UNASSIGNED: We review our current optimal treatment approach for managing patients with advanced and refractory GIST.
UNASSIGNED: This review explores the novel and potential therapeutic approaches to combat drug-resistant GIST.
摘要:
■回顾研究伊马替尼耐药胃肠道间质瘤(GIST)潜在机制的研究。
■GIST是人类最常见的胃肠道(GI)间充质肿瘤和最常见的肉瘤。GIST被认为是由Cajal(ICC)的间质细胞产生的,胃肠道中的起搏器和神经调质细胞,以及“成纤维细胞”样细胞,它们是另一种类型的肠壁间质细胞,也称为端粒细胞或血小板衍生生长因子-α(PDGFRA)阳性细胞。大多数GIST在KIT或PDGFRA中都有功能获得性突变,这些功能获得性突变是相互排斥的,并且通常是杂合的。GIST对KIT/PDGFRA酪氨酸激酶抑制剂(TKI)有反应,伊马替尼,晚期和转移性GIST的标准一线药物。然而,单用伊马替尼并不能根除GIST,尽管有最初的临床获益,超过90%的GIST对伊马替尼耐药。虽然第二代和第三代TKIs已经开发出来,目前正在临床使用,由于出现了具有耐药突变的克隆,它们不能治愈难治性和转移性GIST.根除耐药GIST将治愈难治性GIST患者。几种机制可能有助于难治性GIST。这些机制是KIT和/或PDGFRA的次级突变,酪氨酸激酶的替代激活,GIST和细胞静止的干细胞,一种可逆的非增殖状态,其中细胞保留重新进入细胞增殖的能力。

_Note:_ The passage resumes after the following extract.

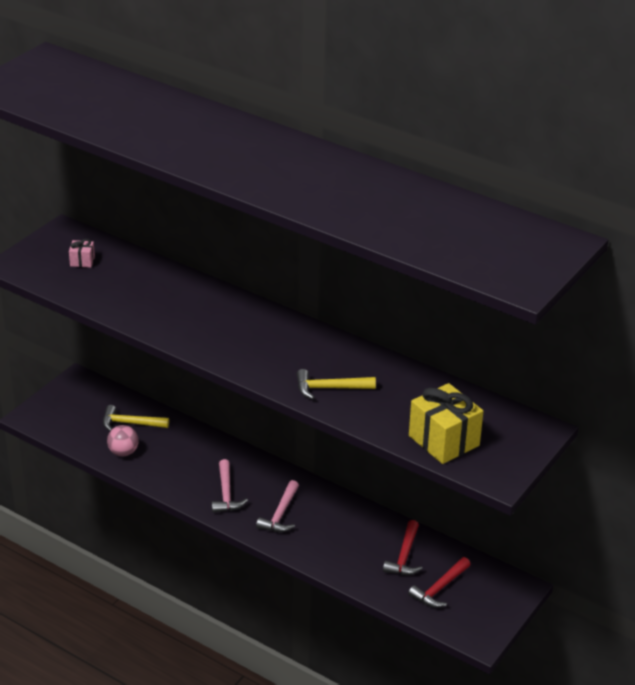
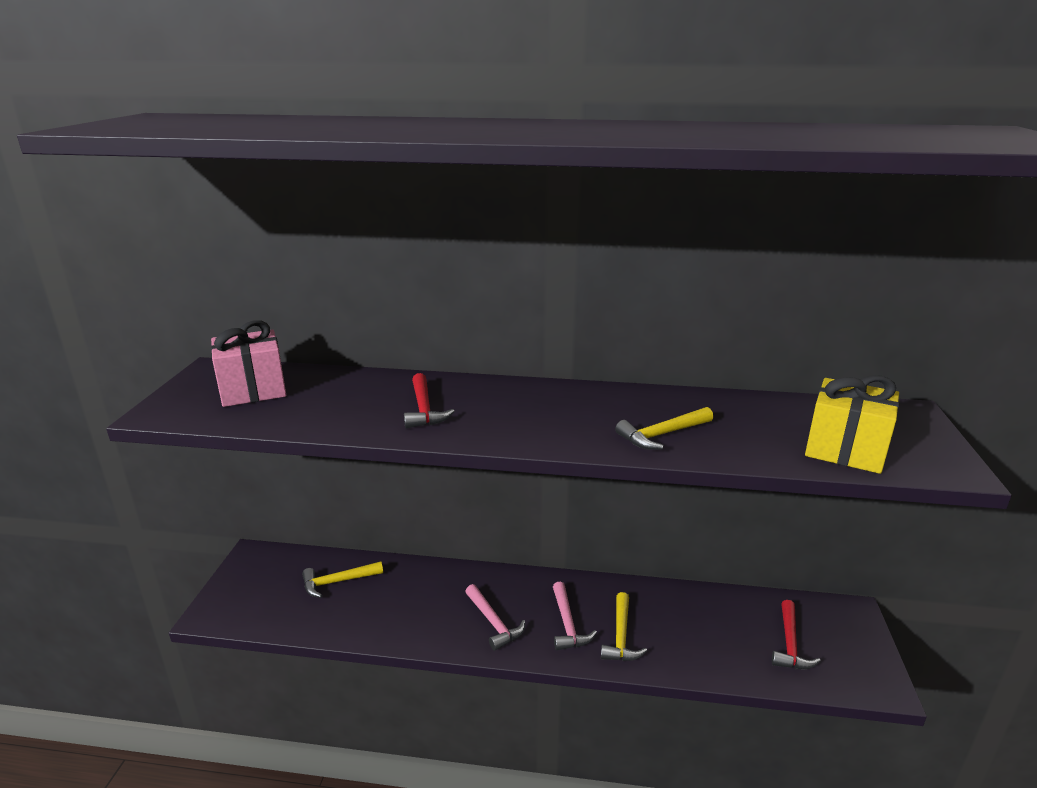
camera: 25 degrees left, 10 degrees down
pink gift [69,239,95,268] -> pink gift [211,320,286,407], size x2.16
pink ball [107,425,139,456] -> none
red hammer [383,520,423,575] -> red hammer moved to [404,373,455,428]
none -> yellow hammer [601,592,647,661]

■我们回顾了目前治疗晚期和难治性GIST患者的最佳治疗方法。
■这篇综述探讨了对抗耐药GIST的新的和潜在的治疗方法。
■GIST是人类最常见的胃肠道(GI)间充质肿瘤和最常见的肉瘤。GIST被认为是由Cajal(ICC)的间质细胞产生的,胃肠道中的起搏器和神经调质细胞,以及“成纤维细胞”样细胞,它们是另一种类型的肠壁间质细胞,也称为端粒细胞或血小板衍生生长因子-α(PDGFRA)阳性细胞。大多数GIST在KIT或PDGFRA中都有功能获得性突变,这些功能获得性突变是相互排斥的,并且通常是杂合的。GIST对KIT/PDGFRA酪氨酸激酶抑制剂(TKI)有反应,伊马替尼,晚期和转移性GIST的标准一线药物。然而,单用伊马替尼并不能根除GIST,尽管有最初的临床获益,超过90%的GIST对伊马替尼耐药。虽然第二代和第三代TKIs已经开发出来,目前正在临床使用,由于出现了具有耐药突变的克隆,它们不能治愈难治性和转移性GIST.根除耐药GIST将治愈难治性GIST患者。几种机制可能有助于难治性GIST。这些机制是KIT和/或PDGFRA的次级突变,酪氨酸激酶的替代激活,GIST和细胞静止的干细胞,一种可逆的非增殖状态,其中细胞保留重新进入细胞增殖的能力。
■我们回顾了目前治疗晚期和难治性GIST患者的最佳治疗方法。
■这篇综述探讨了对抗耐药GIST的新的和潜在的治疗方法。